§ **Problem description**
Count the lines in the data below that contain the string "newSketch", treating uppercase and lowercase as distinct, and give only the number.

§ **Provided material**

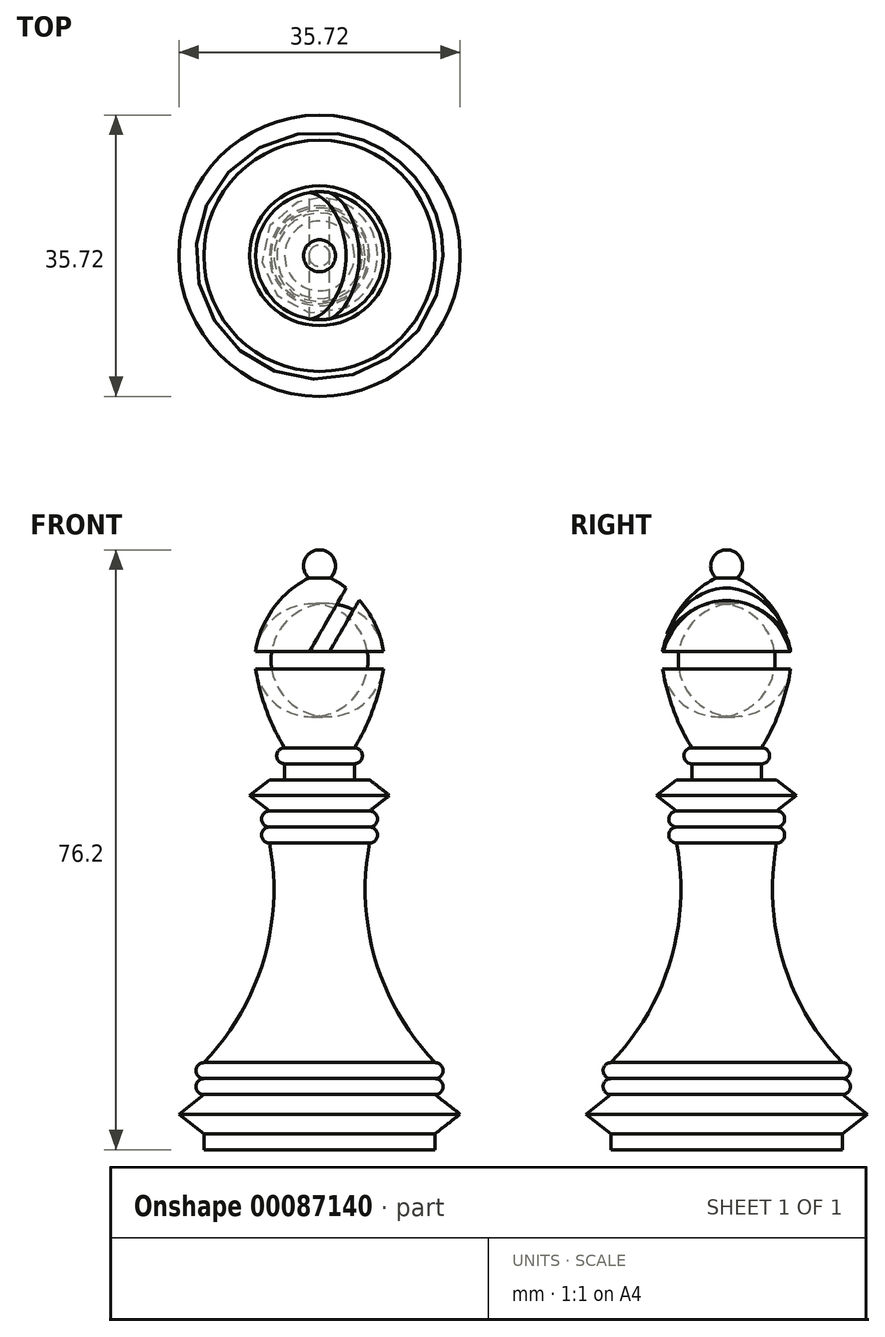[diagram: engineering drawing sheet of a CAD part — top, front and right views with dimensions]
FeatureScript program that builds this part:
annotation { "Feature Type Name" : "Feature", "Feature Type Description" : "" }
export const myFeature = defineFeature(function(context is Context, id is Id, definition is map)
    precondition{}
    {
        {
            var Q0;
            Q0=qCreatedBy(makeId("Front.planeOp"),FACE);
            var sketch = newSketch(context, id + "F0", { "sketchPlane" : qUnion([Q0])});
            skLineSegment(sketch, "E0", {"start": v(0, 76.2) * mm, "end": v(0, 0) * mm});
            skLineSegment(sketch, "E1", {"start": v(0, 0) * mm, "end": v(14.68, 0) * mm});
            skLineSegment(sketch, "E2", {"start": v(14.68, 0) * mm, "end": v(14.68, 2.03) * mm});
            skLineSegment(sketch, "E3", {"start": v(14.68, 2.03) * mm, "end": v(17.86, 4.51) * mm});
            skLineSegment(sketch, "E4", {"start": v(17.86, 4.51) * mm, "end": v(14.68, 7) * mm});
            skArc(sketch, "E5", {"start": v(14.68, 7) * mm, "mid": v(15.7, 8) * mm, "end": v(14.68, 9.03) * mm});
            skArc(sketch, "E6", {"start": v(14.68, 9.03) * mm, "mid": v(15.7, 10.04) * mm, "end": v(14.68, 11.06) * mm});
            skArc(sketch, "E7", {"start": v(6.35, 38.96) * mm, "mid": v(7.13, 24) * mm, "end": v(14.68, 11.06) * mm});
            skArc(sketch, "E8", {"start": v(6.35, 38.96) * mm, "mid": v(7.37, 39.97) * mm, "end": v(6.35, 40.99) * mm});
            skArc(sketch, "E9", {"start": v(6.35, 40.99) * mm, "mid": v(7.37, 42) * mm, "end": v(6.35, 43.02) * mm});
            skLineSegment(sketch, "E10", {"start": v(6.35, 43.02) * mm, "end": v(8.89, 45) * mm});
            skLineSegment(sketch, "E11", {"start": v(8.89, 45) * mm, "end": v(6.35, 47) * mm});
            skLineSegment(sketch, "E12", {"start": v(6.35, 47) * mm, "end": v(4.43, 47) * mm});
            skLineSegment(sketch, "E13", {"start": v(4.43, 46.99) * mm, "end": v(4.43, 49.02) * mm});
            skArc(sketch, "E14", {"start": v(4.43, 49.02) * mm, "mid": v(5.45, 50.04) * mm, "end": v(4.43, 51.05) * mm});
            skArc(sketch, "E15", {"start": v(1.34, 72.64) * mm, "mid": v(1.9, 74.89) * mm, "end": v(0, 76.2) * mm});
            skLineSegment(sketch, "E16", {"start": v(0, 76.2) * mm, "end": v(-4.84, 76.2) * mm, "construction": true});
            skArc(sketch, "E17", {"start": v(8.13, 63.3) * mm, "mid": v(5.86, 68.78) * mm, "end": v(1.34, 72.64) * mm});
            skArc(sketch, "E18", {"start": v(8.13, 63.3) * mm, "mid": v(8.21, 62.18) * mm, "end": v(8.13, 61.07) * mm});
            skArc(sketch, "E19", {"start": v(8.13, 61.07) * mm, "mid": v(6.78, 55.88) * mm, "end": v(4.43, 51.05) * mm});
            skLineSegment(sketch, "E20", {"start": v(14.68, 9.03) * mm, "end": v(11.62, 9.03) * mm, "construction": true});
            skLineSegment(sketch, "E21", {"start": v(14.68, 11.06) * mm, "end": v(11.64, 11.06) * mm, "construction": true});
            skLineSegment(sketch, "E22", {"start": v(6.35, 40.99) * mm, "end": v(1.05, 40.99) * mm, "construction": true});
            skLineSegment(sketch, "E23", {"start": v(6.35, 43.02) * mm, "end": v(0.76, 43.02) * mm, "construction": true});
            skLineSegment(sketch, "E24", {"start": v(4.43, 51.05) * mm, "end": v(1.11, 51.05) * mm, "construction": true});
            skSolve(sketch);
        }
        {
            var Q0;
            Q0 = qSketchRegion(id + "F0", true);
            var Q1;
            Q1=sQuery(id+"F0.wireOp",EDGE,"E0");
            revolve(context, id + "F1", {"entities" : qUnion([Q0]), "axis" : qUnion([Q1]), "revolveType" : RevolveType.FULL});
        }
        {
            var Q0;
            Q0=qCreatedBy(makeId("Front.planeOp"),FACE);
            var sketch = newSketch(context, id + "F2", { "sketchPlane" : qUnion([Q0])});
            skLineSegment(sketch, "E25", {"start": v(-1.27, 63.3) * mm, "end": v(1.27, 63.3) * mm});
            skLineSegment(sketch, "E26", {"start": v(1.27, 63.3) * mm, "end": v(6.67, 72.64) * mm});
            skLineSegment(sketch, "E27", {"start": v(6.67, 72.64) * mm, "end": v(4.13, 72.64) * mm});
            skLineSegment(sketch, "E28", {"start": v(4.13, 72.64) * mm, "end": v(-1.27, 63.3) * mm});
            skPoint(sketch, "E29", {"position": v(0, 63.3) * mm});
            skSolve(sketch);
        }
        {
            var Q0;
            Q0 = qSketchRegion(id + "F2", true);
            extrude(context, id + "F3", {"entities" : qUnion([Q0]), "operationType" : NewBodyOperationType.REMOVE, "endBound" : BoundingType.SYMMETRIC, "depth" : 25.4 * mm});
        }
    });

§ **Output for this exercise**
2